Many foreign tourists and new residents are Chinese. This, too, marks a change from the past. Starting from the early twentieth century, Japanese right-wing nationalism was mostly anti-Western. Before WWII, Americans were blamed for polluting the purity of Japanese culture with crass commercialism, and for standing in the way of Japanese supremacy in Asia. After the war, the nationalists’ bugbear was the «peace» constitution.
These days, it is an increasingly powerful China that scares people. Many Japanese view the new crop of affluent Chinese tourists in the same way that Europeans regarded the «ugly Americans» who visited in the 1950s: they are repelled by their rough manners, insensitivity to local customs, and the flaunting of their new wealth.
This ostentatiousness is perhaps most irritating to locals feeling economic pain. Asian workers and students, including Chinese, used to be relatively poor. Now, rich Chinese immigrants who find Japan a pleasant place to live and a safe place to park their money are snapping up high-end properties in Tokyo.
None of this would matter much if the People’s Republic of China were seen as a benign power. But Chinese threats to expand its military reach and regain its traditional status as an imperial Asian hegemon are alarming to the Japanese.

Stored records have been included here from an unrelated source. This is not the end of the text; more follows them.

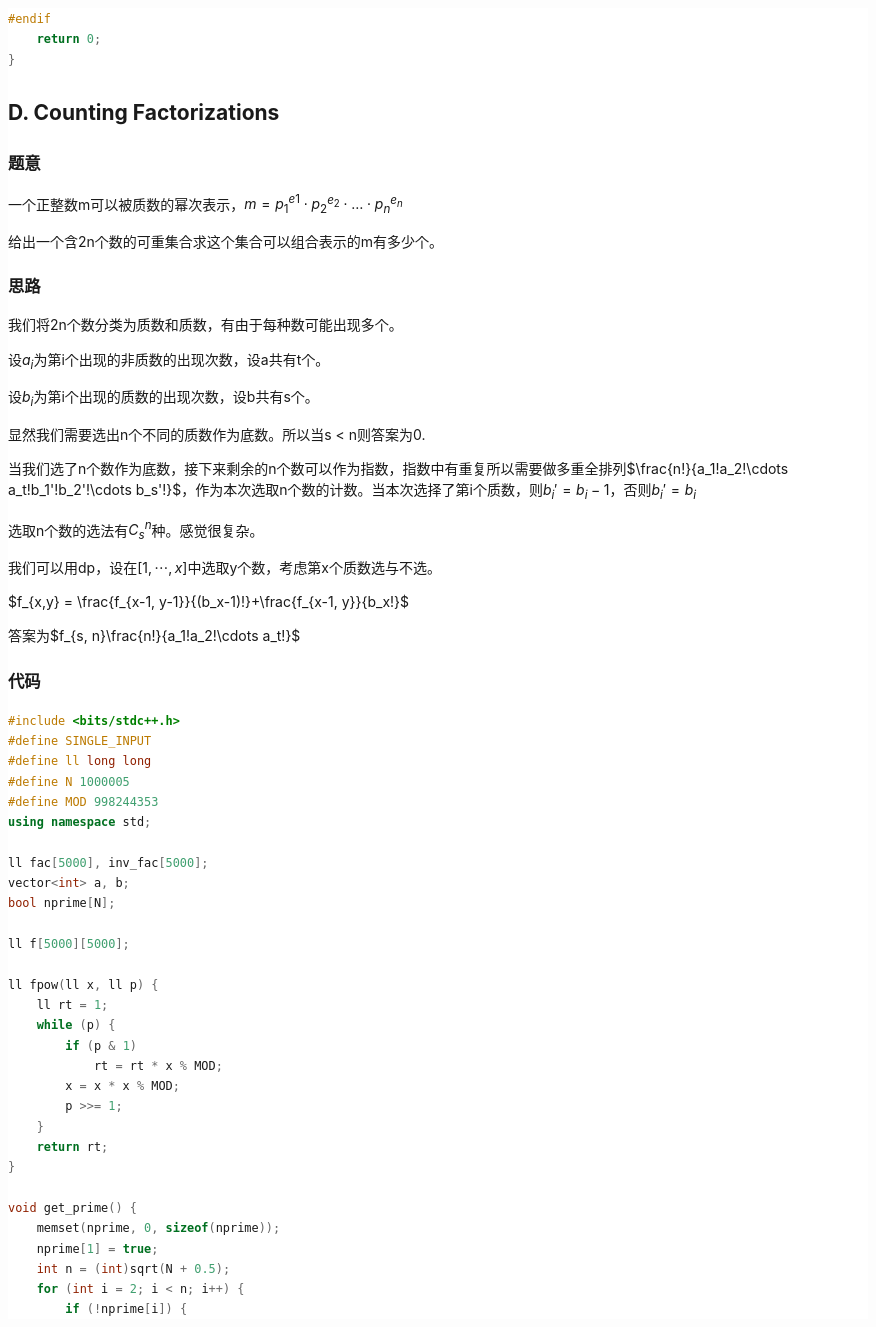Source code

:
 ```cpp
#endif
    return 0;
}
```

## D. Counting Factorizations

### 题意

一个正整数m可以被质数的幂次表示，$m=p_1^{e1}⋅p_2^{e_2}⋅…⋅p_n^{e_n}$

给出一个含2n个数的可重集合求这个集合可以组合表示的m有多少个。

### 思路

我们将2n个数分类为质数和质数，有由于每种数可能出现多个。

设$a_i$为第i个出现的非质数的出现次数，设a共有t个。

设$b_i$为第i个出现的质数的出现次数，设b共有s个。

显然我们需要选出n个不同的质数作为底数。所以当s < n则答案为0.

当我们选了n个数作为底数，接下来剩余的n个数可以作为指数，指数中有重复所以需要做多重全排列$\frac{n!}{a_1!a_2!\cdots a_t!b_1'!b_2'!\cdots b_s'!}$，作为本次选取n个数的计数。当本次选择了第i个质数，则$b_i'=b_i-1$，否则$b_i'=b_i$

选取n个数的选法有$C_s^n$种。感觉很复杂。

我们可以用dp，设在$[1,\cdots,x]$中选取y个数，考虑第x个质数选与不选。

$f_{x,y} = \frac{f_{x-1, y-1}}{(b_x-1)!}+\frac{f_{x-1, y}}{b_x!}$

答案为$f_{s, n}\frac{n!}{a_1!a_2!\cdots a_t!}$

### 代码

```cpp
#include <bits/stdc++.h>
#define SINGLE_INPUT
#define ll long long
#define N 1000005
#define MOD 998244353
using namespace std;

ll fac[5000], inv_fac[5000];
vector<int> a, b;
bool nprime[N];

ll f[5000][5000];

ll fpow(ll x, ll p) {
    ll rt = 1;
    while (p) {
        if (p & 1)
            rt = rt * x % MOD;
        x = x * x % MOD;
        p >>= 1;
    }
    return rt;
}

void get_prime() {
    memset(nprime, 0, sizeof(nprime));
    nprime[1] = true;
    int n = (int)sqrt(N + 0.5);
    for (int i = 2; i < n; i++) {
        if (!nprime[i]) {
```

The irony is that US dominance in East Asia, including the postwar constitutional framework, was partly aimed at protecting Japan against the threat posed by China and other Communist powers. With Trump — a kind of hero to the Japanese Firsters — in the White House, the US can no longer be relied on to provide a security guarantee.
China seeks to push the US out of Asia. If the Chinese were able to invade Taiwan and seize control of the sea lanes around Japan without US intervention, Japan would likely acquire its own nuclear weapons and lurch much further to the right. This is surely not what most Japanese would wish for. But nor, if they carefully thought about it, would the Chinese.